This summer's grueling heat has been hard on everybody. Some deflate and seem to melt away, others become irritable and may even explode.
Apparently, bike tires do the same thing.
This summer has seen an unusual number of bike flats, and some riders may even experience blowouts, according to a report in the New York Times.
And if the increased air pressure within the tires isn't enough, Fleischmann continued, "in extreme weather changes -- when it goes from an 80 degree day to a 102 degree day -- the rubber on the tire expands and contracts, letting out a good deal of air."
Roy's Sheepshead Cycle has ordered about one and a half times as many tire tubes as they did last year at this time, said Fleischmann, noting that last summer's temperatures were milder.
However, other cyclists say that the increase in flats represents an increase in ridership, not temperature.

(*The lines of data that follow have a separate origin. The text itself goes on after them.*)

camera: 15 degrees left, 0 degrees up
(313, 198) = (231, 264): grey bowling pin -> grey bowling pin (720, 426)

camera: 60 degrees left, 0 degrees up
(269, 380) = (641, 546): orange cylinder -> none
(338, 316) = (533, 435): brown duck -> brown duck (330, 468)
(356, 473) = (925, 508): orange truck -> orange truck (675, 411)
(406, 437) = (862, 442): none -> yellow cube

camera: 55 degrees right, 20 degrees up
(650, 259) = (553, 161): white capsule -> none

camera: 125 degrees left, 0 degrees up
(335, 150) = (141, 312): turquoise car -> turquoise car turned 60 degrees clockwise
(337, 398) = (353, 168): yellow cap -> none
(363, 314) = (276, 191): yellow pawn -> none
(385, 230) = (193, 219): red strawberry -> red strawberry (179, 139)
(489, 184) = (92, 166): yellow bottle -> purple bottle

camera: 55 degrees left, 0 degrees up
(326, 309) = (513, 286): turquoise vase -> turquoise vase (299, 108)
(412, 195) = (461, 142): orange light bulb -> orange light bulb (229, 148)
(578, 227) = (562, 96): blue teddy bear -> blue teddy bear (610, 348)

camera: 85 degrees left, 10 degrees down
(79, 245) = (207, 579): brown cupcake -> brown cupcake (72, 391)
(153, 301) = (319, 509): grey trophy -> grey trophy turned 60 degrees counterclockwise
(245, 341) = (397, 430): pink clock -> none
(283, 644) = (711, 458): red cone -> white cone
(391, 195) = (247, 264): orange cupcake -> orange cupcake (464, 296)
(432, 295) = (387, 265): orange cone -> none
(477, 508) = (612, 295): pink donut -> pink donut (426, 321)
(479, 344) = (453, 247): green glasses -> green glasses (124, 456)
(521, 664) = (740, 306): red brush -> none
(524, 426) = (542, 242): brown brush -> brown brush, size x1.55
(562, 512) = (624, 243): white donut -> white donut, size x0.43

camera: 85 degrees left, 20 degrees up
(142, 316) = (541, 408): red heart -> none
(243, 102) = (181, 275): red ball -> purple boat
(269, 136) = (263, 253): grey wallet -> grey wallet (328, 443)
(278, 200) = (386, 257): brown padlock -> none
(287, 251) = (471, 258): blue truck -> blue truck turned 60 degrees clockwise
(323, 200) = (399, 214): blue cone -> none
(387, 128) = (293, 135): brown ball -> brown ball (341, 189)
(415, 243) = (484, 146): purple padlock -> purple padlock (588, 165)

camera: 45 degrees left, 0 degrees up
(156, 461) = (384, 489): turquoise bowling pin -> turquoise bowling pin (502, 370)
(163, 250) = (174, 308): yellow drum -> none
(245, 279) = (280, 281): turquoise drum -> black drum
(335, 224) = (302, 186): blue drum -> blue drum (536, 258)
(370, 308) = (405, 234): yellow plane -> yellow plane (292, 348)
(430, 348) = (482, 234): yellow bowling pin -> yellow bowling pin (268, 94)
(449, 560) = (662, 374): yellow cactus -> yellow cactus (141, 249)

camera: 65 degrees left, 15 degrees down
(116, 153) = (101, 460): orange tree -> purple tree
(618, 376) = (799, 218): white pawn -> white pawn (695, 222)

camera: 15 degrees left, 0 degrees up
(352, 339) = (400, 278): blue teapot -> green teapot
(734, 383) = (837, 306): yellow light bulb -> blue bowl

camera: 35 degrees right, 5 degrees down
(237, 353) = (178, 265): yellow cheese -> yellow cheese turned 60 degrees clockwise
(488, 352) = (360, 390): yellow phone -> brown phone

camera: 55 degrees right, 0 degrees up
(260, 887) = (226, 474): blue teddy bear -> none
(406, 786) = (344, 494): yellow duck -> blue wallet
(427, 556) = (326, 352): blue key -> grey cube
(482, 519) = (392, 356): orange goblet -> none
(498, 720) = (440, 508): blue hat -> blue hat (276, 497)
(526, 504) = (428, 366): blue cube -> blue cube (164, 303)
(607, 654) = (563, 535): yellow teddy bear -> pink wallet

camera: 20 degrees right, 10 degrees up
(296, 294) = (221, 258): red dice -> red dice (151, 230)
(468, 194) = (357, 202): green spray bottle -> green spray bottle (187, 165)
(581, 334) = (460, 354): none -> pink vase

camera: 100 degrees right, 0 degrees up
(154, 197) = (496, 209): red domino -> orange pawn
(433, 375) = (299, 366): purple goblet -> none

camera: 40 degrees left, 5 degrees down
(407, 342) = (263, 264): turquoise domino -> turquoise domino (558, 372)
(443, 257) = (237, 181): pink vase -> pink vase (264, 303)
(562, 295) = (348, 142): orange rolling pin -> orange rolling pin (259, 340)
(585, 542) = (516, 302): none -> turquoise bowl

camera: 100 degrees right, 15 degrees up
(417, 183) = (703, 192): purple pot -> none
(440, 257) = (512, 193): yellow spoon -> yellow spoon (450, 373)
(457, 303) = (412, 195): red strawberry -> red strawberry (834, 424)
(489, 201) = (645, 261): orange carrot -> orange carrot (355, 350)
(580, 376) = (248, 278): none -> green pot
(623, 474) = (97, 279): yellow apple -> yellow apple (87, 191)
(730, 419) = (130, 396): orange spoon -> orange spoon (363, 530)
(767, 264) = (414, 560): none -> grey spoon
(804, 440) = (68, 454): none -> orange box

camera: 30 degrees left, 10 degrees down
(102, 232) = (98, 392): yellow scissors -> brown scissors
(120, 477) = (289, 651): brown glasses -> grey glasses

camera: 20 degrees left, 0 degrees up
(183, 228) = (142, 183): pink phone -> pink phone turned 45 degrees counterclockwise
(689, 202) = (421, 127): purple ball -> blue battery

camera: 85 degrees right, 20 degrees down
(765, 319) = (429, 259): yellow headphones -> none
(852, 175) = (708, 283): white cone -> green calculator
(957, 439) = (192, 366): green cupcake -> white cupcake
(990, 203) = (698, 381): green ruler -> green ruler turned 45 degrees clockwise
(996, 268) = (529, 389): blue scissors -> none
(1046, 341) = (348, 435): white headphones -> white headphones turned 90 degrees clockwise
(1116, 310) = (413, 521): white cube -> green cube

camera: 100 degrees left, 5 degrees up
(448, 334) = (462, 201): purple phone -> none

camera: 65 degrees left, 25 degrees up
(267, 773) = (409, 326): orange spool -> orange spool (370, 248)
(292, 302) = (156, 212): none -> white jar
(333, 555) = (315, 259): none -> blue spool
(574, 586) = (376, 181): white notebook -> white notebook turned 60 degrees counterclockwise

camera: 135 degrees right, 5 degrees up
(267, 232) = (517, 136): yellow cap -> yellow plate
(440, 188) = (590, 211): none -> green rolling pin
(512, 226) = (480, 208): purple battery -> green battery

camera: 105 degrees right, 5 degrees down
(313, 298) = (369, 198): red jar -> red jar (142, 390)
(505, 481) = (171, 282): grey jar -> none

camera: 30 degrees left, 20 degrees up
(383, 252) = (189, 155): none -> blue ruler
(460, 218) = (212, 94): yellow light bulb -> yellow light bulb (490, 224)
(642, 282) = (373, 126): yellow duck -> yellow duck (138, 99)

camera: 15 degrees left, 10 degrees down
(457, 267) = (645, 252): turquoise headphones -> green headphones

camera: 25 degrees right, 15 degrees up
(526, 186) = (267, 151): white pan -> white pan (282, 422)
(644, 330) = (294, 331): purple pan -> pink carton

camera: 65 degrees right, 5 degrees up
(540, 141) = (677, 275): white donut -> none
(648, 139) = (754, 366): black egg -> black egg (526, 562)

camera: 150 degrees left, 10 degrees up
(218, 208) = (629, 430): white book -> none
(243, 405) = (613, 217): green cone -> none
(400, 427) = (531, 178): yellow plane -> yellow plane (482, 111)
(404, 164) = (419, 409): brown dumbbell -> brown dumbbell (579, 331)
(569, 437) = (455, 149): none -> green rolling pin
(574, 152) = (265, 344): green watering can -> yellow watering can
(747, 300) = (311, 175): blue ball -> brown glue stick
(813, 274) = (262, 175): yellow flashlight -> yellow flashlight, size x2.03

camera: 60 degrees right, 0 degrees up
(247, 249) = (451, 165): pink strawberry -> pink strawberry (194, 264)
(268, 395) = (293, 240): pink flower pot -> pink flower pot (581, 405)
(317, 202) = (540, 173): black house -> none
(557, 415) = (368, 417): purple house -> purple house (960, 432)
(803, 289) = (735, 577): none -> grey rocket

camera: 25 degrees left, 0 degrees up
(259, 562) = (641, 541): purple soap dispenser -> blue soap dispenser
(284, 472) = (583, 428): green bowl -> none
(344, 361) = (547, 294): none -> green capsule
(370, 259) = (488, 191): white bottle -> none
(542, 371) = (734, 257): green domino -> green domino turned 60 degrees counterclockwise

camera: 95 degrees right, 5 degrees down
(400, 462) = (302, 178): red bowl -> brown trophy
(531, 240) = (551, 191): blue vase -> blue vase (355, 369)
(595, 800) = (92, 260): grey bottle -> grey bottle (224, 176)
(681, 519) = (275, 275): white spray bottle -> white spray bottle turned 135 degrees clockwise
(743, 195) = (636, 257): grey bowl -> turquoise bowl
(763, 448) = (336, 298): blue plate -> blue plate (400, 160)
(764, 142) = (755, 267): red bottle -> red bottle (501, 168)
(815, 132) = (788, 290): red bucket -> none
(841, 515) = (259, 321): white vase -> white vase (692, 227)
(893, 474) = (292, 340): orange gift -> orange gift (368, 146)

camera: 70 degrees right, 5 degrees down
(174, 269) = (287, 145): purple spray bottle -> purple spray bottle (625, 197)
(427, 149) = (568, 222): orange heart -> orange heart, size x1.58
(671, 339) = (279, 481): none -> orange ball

"I'm having a hard time imagining that a 10-degree change in temperature is going to make the difference," Andrew Crooks of the East Village's NYC Velo told the Times. While tire pressure would certainly increase in the heat, most tires are tested well above the recommended pressure level, he said.
"I think it could be road conditions," said blogger Michael Green of BikeBlogNYC. "There's a lot of construction: post-winter potholes that haven't been addressed, new bike lanes like on First Avenue...I don't think it's really heat."
If a tire is improperly inflated and already worn-out, heat could be a "factor," Green said. "You could say the heat is impacting [flats]... but it's more that I'm not properly inflating my tires."
Most cyclists don't pay close attention to their tire pressure, said Green, and the Times article reported that most of the people reporting flats are "not expert riders."
But "the majority of people are recreational riders or leisure riders," Fleischmann told NBCNewYork, adding that "even our professional riders... have been getting more flats as of late just because of tire pressure."
A flat is bad enough, but sometimes the friction between the tire and the road -- exacerbated by hot weather -- can cause blowouts. This may be what happened to Tour de France competitor Jens Voigt of Germany who crashed on Tuesday when his front tire "exploded" for unknown reasons.
Blowouts are rare, however -- usually only professionals reach sufficient speeds and friction levels, and their tires and equipment are of a higher quality than average cyclists.